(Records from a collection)
==================================================

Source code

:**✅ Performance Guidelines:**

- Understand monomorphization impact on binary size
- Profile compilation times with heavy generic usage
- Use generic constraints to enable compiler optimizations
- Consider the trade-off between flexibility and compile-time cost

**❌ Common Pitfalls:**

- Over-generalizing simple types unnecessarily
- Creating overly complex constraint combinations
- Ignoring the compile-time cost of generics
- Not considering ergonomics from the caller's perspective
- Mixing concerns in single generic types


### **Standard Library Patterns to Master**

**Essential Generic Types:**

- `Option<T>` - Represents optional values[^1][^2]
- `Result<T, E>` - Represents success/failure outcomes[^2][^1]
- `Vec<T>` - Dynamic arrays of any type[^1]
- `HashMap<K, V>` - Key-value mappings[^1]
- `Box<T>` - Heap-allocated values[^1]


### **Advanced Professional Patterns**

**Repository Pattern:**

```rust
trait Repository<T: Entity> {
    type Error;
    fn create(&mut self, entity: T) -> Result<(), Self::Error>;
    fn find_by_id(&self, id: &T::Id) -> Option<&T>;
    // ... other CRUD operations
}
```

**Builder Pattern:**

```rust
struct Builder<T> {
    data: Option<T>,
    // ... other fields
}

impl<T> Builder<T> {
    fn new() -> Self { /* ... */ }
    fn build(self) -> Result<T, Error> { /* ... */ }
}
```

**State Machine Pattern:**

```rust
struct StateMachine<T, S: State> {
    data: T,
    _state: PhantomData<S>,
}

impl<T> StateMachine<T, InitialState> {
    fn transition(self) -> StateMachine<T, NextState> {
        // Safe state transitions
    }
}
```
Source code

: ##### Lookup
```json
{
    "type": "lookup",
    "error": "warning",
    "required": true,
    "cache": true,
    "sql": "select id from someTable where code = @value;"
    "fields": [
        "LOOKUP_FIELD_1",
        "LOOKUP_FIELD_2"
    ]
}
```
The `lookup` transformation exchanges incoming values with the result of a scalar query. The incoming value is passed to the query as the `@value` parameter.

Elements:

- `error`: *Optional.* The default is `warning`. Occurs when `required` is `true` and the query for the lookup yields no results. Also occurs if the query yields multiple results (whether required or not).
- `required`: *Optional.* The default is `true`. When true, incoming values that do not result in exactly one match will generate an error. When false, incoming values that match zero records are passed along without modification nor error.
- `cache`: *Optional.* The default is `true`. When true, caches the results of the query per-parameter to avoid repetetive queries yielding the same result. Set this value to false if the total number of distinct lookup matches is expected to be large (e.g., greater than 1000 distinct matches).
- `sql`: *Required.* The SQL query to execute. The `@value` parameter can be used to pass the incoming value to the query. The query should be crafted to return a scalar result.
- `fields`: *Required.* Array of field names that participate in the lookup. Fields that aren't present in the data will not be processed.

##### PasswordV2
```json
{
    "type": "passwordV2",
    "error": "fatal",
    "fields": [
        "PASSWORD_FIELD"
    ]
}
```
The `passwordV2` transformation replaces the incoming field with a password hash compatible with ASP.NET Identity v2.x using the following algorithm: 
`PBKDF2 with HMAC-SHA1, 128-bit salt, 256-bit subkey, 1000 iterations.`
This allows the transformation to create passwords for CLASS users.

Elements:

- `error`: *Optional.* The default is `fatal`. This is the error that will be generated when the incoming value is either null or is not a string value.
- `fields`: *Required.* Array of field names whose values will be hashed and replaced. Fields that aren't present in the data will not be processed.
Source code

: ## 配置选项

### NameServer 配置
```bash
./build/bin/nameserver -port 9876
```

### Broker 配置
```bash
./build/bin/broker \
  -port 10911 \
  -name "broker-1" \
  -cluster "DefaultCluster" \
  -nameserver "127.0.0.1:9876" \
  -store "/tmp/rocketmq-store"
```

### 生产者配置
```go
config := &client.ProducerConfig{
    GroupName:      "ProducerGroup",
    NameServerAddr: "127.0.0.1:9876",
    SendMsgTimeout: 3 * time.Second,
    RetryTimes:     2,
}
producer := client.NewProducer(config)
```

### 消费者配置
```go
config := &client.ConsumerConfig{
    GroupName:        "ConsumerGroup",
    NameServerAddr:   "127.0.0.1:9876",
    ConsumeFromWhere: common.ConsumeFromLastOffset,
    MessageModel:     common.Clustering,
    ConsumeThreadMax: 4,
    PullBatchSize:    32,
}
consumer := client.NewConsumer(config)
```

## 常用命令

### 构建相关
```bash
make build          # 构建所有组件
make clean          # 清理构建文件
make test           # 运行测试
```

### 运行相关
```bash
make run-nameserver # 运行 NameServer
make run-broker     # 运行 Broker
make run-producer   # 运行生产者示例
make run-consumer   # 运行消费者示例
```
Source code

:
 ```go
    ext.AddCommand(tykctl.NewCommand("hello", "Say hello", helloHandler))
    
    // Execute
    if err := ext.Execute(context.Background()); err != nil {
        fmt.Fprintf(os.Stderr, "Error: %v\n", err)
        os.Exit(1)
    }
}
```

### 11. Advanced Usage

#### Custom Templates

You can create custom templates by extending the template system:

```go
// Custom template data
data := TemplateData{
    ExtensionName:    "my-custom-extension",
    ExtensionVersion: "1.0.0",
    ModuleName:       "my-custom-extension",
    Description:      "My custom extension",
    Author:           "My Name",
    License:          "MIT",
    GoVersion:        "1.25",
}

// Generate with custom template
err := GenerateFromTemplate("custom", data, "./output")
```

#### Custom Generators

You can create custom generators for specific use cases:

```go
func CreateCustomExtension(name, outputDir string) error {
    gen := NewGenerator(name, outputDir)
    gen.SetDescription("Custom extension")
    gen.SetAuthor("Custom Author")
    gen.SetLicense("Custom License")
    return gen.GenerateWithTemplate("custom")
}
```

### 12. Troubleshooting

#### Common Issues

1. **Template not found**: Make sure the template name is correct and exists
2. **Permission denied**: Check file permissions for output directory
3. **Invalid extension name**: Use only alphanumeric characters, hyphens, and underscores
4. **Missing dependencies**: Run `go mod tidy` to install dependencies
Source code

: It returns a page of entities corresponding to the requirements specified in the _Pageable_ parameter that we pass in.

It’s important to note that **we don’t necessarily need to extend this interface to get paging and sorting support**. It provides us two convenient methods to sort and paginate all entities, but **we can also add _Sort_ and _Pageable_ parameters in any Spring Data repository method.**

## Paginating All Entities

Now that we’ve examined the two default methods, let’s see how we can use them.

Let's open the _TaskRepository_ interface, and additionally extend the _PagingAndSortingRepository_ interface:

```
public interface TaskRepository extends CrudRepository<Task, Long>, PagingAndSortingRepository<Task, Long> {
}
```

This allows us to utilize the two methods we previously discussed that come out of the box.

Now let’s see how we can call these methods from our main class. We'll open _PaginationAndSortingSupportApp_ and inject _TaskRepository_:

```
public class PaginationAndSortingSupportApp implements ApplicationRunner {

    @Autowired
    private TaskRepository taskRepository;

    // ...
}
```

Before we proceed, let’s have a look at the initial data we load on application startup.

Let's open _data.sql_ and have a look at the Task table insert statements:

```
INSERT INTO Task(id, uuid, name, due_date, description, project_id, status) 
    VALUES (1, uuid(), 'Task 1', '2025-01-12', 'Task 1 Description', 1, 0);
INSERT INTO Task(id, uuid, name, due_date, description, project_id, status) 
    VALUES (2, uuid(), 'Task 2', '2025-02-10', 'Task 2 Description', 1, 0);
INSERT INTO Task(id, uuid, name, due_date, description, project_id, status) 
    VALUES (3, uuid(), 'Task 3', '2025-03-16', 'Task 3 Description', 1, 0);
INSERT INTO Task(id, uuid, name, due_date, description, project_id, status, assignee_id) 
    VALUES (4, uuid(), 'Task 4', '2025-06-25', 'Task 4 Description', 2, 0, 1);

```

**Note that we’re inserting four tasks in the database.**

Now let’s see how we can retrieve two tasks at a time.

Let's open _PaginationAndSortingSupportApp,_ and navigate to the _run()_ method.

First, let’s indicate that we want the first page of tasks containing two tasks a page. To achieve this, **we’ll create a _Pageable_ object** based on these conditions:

==================================================

Reproduce each line of the data containing the word "GroupName".

    GroupName:      "ProducerGroup",
    GroupName:        "ConsumerGroup",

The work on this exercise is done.